Prepare to invest in Russell 2000 for my 401k plan. Here is the reason
http://www.barrons.com/articles/trump-puts-america-first-small-stocks-can-win-big-1479408481
Trump Puts America First; Small Stocks Can Win Big
Options traders seem too bearish on small stocks, which have surged since Trump won the election.
Pixabay
If you are looking for an America First investment strategy to match President-elect Donald Trump’s apparent foreign policy, look toward small stocks.
The iShares Russell 2000 exchange-traded fund (ticker: IWM) is comprised of stocks that get most, if not all, of their revenue from within U.S. borders. Since Trump defeated Hillary Clinton in a nasty political campaign, the Russell 2000 has surged. Investors believe small-capitalization stocks will benefit from Trump’s expected protectionist trade policies, a repeal of Obamacare and domestic fiscal stimulus for infrastructure projects.
During the week of the election, the index rose 10.22%, which Jonathan Krinsky, an MKM Partners’ strategist, noted was its best weekly performance since 2011. “More impressive than the percentage gain, however, was internal breadth, which saw the highest percentage of 52-week highs on record (data back to 1995),” he advised clients earlier this week.
Krinsky said that type of breadth expansion indicates either a blow-off top after an extended advance, or the start of a new uptrend after a prolonged period of consolidation. “Given that the (index) has moved sideways for two years, our inclination is the latter,” he said.
Lori Calvasina, Credit Suisse’s chief U.S. stock strategist, told clients earlier this week that she expects the Russell 2000 will outperform the Standard & Poor’s 500 index because the index’s companies get 19% of their revenue from international sources, versus 31% for S&P 500 stocks. From a valuation perspective, she said small-caps also screen as inexpensive, compared with the S&P 500.
Chasing stocks is for chumps so we want to fashion a strategy that positions investors to buy small-cap stocks on a pullback, while also participating in any continuation of the rally. Because the Russell 2000 is a tracking index, and thus not traded, we recommend the sector’s proxy, the iShares Russell 2000 ETF, to implement our America First trade.
Investors can think about using a risk-reversal strategy that involves selling a put, and buying a call, that have different strike prices, but similar expirations. The strategy is used when investors are willing to buy a security on decline, but do not want to miss out on a rally.

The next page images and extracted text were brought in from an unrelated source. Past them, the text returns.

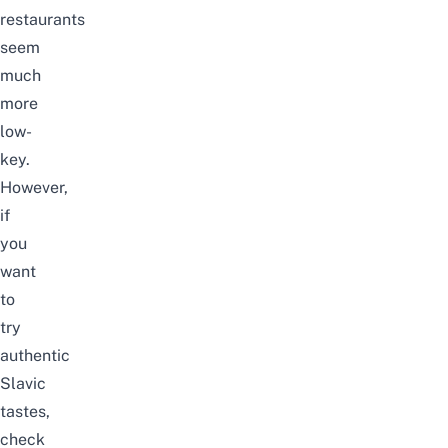
restaurants
seem
much
more
low-
key.
However,
if
you
want
to
try
authentic
Slavic
tastes,
check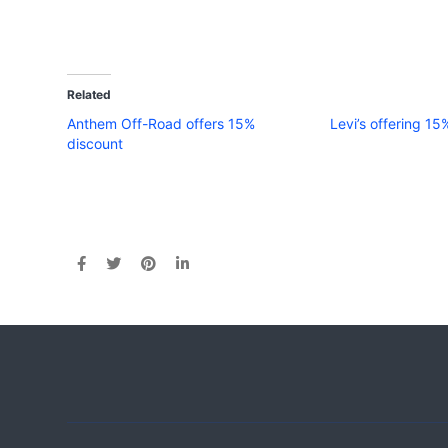
Related
Anthem Off-Road offers 15%
Levi’s offering 15
discount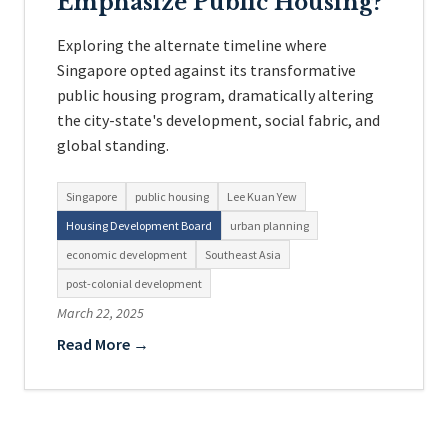
Emphasize Public Housing?
Exploring the alternate timeline where
Singapore opted against its transformative
public housing program, dramatically altering
the city-state's development, social fabric, and
global standing.
Singapore
public housing
Lee Kuan Yew
Housing Development Board
urban planning
economic development
Southeast Asia
post-colonial development
March 22, 2025
Read More →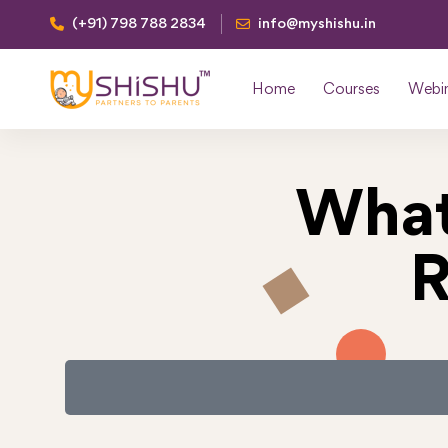
(+91) 798 788 2834
info@myshishu.in
Home
Courses
Webi
What
R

With IWM at $130.17, the January $126 put was bid at $2.80, and the January $132 call was offered at $2.65. In other words, the options market is paying you to agree to buy IWM below $126. Above $132, investors will profit. If IWM is at $140, for example, the January $132 call is worth $8. Over the past 52-weeks, IWM has ranged from $93.64 to $130.80. The ETF must pop into a new bullish trading range for the call to be profitable.
Investors must understand that the trade, while attractively priced, exists in profound disagreement with IWM’s trading patterns.
Of IWM’s 7.36 million outstanding contracts, 1.98 million are bullish calls, and 5.38 million are bearish puts. The 10 most widely held contracts are all downside puts. The top three contracts anticipate IWM drops below $114 by January expiration. Though IWM just set a 52-week high, the ETF is on “hard to borrow” lists. This means so many investors have “shorted” the ETF in anticipation of a sharp decline that it is hard to locate additional shares for anyone else. At October’s end, 113 million shares were short, which is equal to five days of IWM’s average trading volume.
This demand for puts is reflected in IWM’s implied volatility profile. The January $126 put is trading with an implied volatility of about 21%, compared with 17% for the January $132 call.
The ETF’s annual implied volatility is 18.5%, just above historical volatility of 18%. Those percentage levels tell us that the ETF, and the options, are priced for a big decline. This seems extreme given the expected changes in America’s relations, diplomatic and commercial, with foreign nations.
We are advocating a trading stance that indicates we think fear has reached an extreme level; anyone who considers the IWM risk reversal must understand that selling a put when everyone else is buying them is a bold act. Do not consider the trade if you are not willing to buy IWM at $126, or sharply lower. A key risk is that the market mob is right and IWM sinks. If you can live with those risks, sentiment is so negative right now that it seems bullish.